Requirement |
The listing below should be reproduced exactly, with the pictures omitted.

Supplied data |
..........
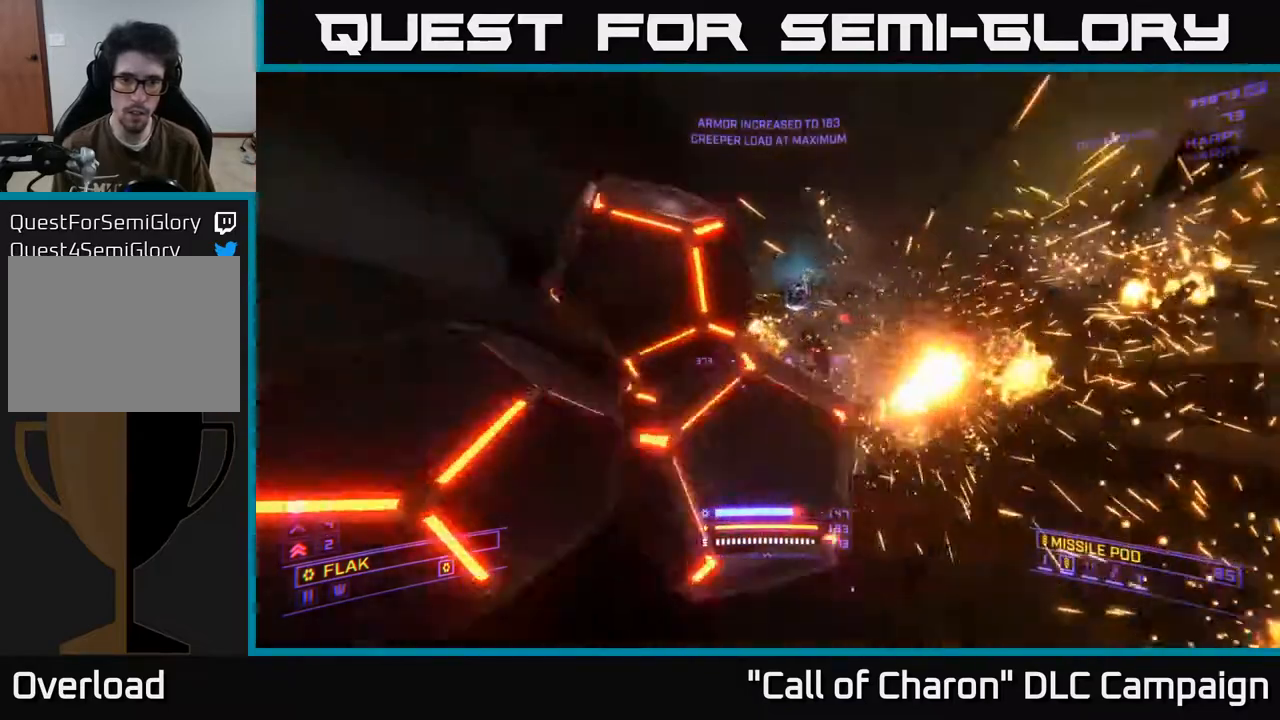
{"buttons": [], "left_stick": "up-right", "right_stick": "up-right", "events": [[133, "left_stick", "right"], [217, "left_stick", "up-right"], [400, "right_stick", "up-right"]]}
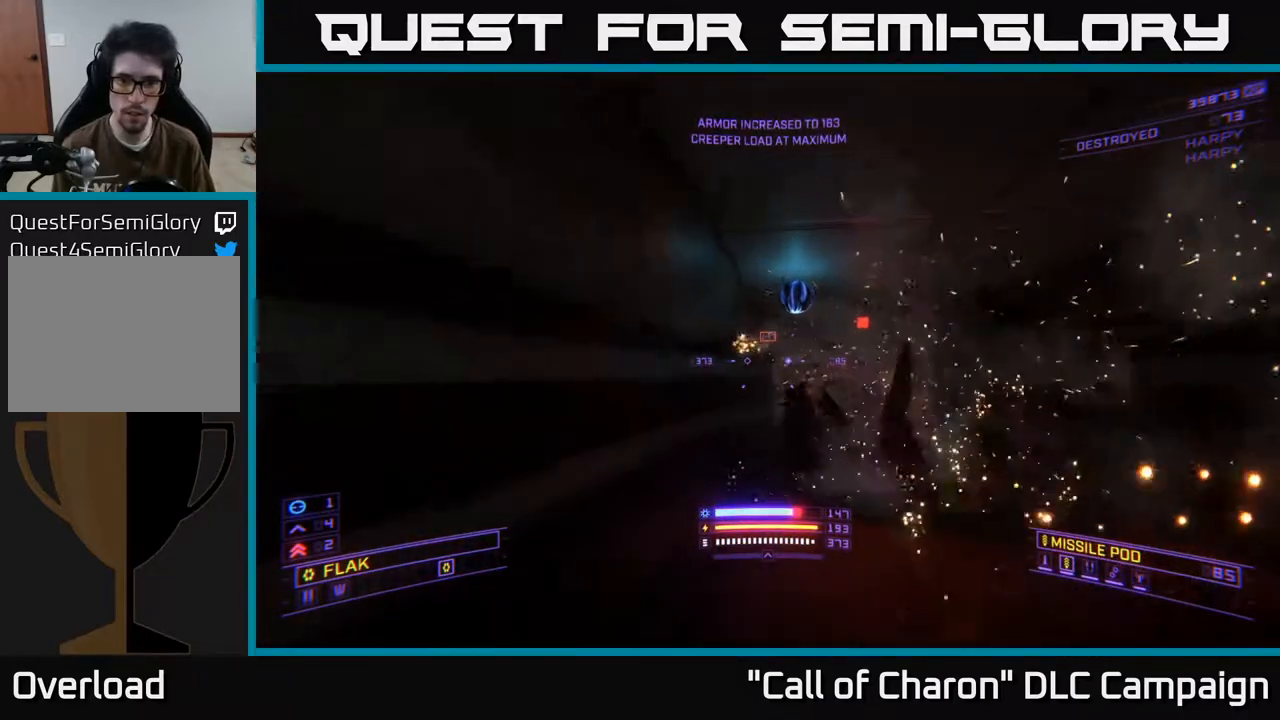
{"buttons": [], "left_stick": "up", "right_stick": "center", "events": [[17, "left_stick", "up"], [17, "right_stick", "center"], [217, "left_stick", "up-left"], [400, "left_stick", "up"]]}
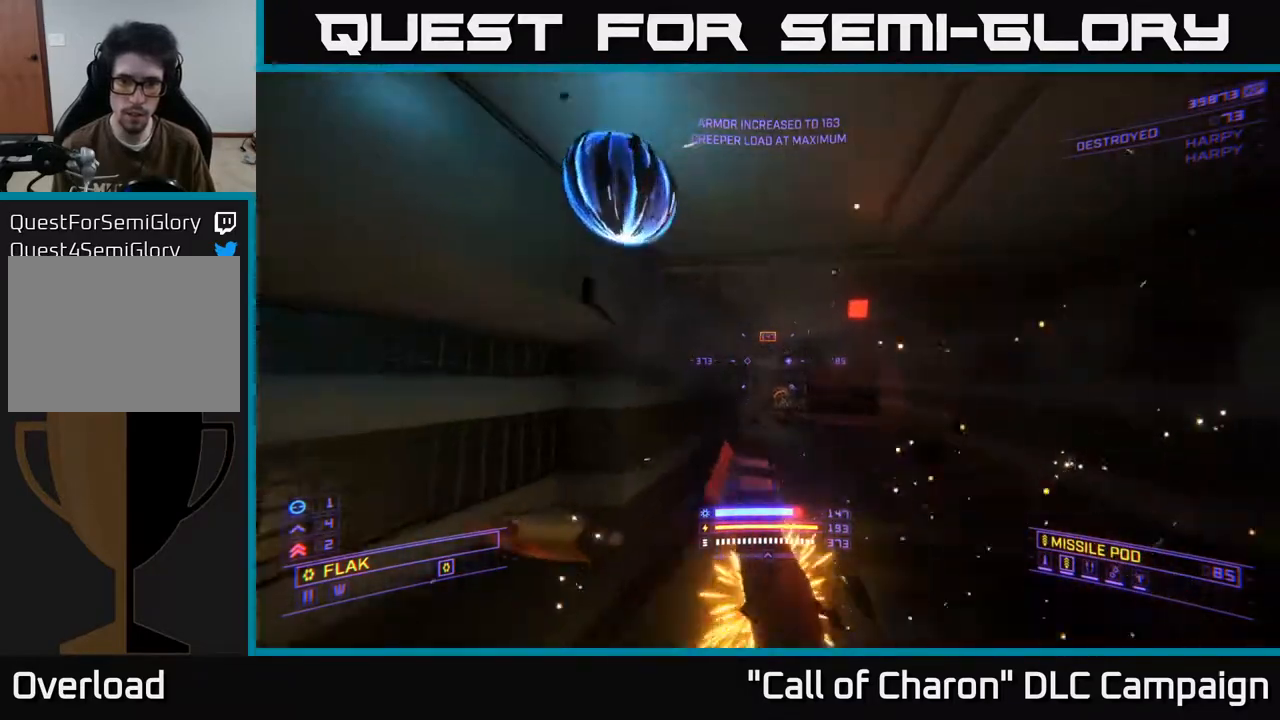
{"buttons": [], "left_stick": "up", "right_stick": "right", "events": [[150, "X", "down"], [217, "right_stick", "down-right"], [267, "left_stick", "up-right"], [317, "X", "up"], [350, "right_stick", "right"], [383, "left_stick", "up"]]}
..........
Answer to this problem |
{"buttons": [], "left_stick": "up-right", "right_stick": "up-right", "events": [[133, "left_stick", "right"], [217, "left_stick", "up-right"], [400, "right_stick", "up-right"]]}
{"buttons": [], "left_stick": "up", "right_stick": "center", "events": [[17, "left_stick", "up"], [17, "right_stick", "center"], [217, "left_stick", "up-left"], [400, "left_stick", "up"]]}
{"buttons": [], "left_stick": "up", "right_stick": "right", "events": [[150, "X", "down"], [217, "right_stick", "down-right"], [267, "left_stick", "up-right"], [317, "X", "up"], [350, "right_stick", "right"], [383, "left_stick", "up"]]}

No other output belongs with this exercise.